While the show was intended as a gathering for Jews, today people of all religious and ethnic backgrounds look forward to the annual event, and attend year after year.
Friday night, and for the next three days, four comedians – all Jewish – will perform on stage twice nightly at the New Asia Restaurant in Chinatown. As the website puts it: It's Kosher comedy, not kosher food. In the end, close to 3,000 people will attend – one third of which are returning audience members.
"It's fun to be with other people who don't celebrate Christmas," says Betty Weinberg, a regular attendee. "We look forward to it every year."

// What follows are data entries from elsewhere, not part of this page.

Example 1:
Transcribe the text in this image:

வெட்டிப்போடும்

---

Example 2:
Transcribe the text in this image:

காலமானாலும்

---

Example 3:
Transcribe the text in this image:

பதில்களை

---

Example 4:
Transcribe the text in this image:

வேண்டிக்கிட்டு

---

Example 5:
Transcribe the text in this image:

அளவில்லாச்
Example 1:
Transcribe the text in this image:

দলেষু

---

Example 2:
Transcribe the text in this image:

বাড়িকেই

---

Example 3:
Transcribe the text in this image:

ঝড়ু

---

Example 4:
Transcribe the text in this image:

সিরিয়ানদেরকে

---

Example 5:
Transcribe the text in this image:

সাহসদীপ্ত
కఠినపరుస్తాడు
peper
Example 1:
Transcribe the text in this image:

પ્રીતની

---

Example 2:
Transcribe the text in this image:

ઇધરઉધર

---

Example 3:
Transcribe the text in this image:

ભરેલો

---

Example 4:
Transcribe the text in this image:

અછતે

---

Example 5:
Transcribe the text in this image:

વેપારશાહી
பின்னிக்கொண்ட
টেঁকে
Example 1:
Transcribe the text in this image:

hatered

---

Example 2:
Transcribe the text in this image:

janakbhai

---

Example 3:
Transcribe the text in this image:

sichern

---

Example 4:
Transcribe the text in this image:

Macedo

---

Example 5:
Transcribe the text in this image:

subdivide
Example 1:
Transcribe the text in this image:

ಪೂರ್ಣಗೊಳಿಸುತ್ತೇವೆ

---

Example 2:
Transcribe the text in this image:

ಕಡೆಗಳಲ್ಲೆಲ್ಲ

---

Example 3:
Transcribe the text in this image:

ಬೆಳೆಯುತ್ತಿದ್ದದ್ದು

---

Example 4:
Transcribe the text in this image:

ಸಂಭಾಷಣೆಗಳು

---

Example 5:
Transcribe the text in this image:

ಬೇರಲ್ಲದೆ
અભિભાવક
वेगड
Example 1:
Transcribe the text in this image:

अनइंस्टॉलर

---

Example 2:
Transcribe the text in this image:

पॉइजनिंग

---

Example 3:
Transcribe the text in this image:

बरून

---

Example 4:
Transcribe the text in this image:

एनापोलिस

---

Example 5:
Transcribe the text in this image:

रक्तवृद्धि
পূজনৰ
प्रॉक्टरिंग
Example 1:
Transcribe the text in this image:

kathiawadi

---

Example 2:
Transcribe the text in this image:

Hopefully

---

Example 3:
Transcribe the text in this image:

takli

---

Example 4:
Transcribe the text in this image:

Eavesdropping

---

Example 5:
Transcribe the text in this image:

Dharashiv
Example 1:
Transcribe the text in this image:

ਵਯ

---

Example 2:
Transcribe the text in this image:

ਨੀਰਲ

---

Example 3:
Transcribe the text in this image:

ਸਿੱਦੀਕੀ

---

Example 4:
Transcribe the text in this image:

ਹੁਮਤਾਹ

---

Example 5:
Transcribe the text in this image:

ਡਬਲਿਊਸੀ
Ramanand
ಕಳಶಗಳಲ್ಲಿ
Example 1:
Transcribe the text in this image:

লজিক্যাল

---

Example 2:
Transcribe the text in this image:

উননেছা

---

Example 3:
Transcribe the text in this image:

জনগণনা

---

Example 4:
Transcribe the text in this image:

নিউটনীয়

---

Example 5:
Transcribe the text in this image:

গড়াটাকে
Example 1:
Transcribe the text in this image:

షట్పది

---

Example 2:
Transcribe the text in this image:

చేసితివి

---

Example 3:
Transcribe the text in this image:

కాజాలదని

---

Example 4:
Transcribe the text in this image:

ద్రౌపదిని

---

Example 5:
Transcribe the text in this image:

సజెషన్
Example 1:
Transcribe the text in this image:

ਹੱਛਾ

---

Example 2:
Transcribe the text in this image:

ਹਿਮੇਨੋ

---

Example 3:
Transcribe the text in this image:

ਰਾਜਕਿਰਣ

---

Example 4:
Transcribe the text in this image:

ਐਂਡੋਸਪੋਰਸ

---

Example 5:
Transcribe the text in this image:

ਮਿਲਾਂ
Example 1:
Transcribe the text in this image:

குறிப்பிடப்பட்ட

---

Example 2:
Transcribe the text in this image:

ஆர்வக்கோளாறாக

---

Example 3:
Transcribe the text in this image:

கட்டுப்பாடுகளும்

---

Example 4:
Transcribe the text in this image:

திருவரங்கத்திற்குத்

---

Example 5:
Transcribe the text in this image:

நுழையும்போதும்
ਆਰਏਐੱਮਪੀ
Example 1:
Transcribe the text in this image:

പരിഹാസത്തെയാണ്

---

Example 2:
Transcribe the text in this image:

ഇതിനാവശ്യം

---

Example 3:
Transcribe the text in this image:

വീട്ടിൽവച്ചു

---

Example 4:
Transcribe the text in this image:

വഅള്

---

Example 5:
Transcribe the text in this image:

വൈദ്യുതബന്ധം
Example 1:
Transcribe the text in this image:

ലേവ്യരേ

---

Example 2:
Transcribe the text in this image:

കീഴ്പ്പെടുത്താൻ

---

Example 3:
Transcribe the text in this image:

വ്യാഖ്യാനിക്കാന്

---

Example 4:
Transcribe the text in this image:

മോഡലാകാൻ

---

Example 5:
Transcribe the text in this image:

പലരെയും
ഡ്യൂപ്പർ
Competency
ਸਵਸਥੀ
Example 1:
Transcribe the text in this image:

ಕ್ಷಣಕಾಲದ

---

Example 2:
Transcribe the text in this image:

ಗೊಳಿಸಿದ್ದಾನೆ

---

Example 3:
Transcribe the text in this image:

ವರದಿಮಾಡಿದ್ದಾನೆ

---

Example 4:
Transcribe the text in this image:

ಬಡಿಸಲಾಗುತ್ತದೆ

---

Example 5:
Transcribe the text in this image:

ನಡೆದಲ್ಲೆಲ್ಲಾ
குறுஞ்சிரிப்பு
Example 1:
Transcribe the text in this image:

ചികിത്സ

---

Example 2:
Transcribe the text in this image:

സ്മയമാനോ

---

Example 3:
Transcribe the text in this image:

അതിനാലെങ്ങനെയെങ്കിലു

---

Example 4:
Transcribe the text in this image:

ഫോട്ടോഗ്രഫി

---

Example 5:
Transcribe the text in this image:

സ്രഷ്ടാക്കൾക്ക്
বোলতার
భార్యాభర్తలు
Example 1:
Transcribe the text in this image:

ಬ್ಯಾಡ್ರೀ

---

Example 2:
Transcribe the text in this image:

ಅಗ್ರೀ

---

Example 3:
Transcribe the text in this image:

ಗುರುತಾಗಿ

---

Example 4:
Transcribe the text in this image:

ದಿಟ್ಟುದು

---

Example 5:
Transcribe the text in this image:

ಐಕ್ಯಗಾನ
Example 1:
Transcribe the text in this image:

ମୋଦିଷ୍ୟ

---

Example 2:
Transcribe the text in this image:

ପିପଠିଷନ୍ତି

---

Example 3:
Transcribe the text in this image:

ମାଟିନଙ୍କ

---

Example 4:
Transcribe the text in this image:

The community that has developed around the show was fostered in no small part by Ms. Geduldig herself. She oversees all aspects of the event, including publicity, and acts as the master of ceremonies every night. Up until three years ago, she used to sell tickets from her home.
"Since I sold the tickets for 11 years, I got to know everybody's story, everyone who's coming," she says. "I know so many of these people. [They] feel this proprietorship and this kind of pride."
Ms. Weinberg and her husband, Sanford, for instance, along with eight friends, have attended every year for the past 13 years.
Both grew up on the West Coast and say their families didn't do anything significant on Christmas Eve or Christmas Day, so to have an event like Kung Pao, as it's called, gives them a venue for a meal and some mirth.
Similarly, the Luxenbergs attend regularly with friends, even though they've seen some of the performances before. Jay Luxenberg likens the experience to that of his years as a "Deadhead." Even though the Grateful Dead played many of the same songs at each performance, the experience was different every time.
"The atmosphere is so much more at Kung Pao Kosher that the jokes don't matter that much," he says.
This year's headliner, Cathy Ladman, is one of those repeat performers. A regular on the "Tonight Show with Jay Leno," the Los Angeles-based comedian is drawn to Kung Pao because it's well marketed and because audience members – Jewish or otherwise – are there for similar reasons.
"For the most part you get a bright audience, and there is this added bit of background," she says. "You know at the outset that there is something common that binds the audience together."
***
Geduldig got the idea for Kung Pao in the fall of 1993, while performing at a woman's comedy night in South Hadley, Mass. "It was to be at the Peking Garden Club, which I assumed was going to be a comedy club," she says. "And I pull up and it's a Chinese restaurant."
Later on Geduldig and a friend were talking about the irony of it all – telling Jewish jokes in a Chinese restaurant – and the idea for Kung Pao was born.
Fourteen years later, it has become institutionalized. Geduldig has an event coordinator, 12 volunteers per show, a lighting and sound guy, T-shirts, sponsors, a program guide, and a raffle. She even special-orders fortune cookies with Yiddish proverbs.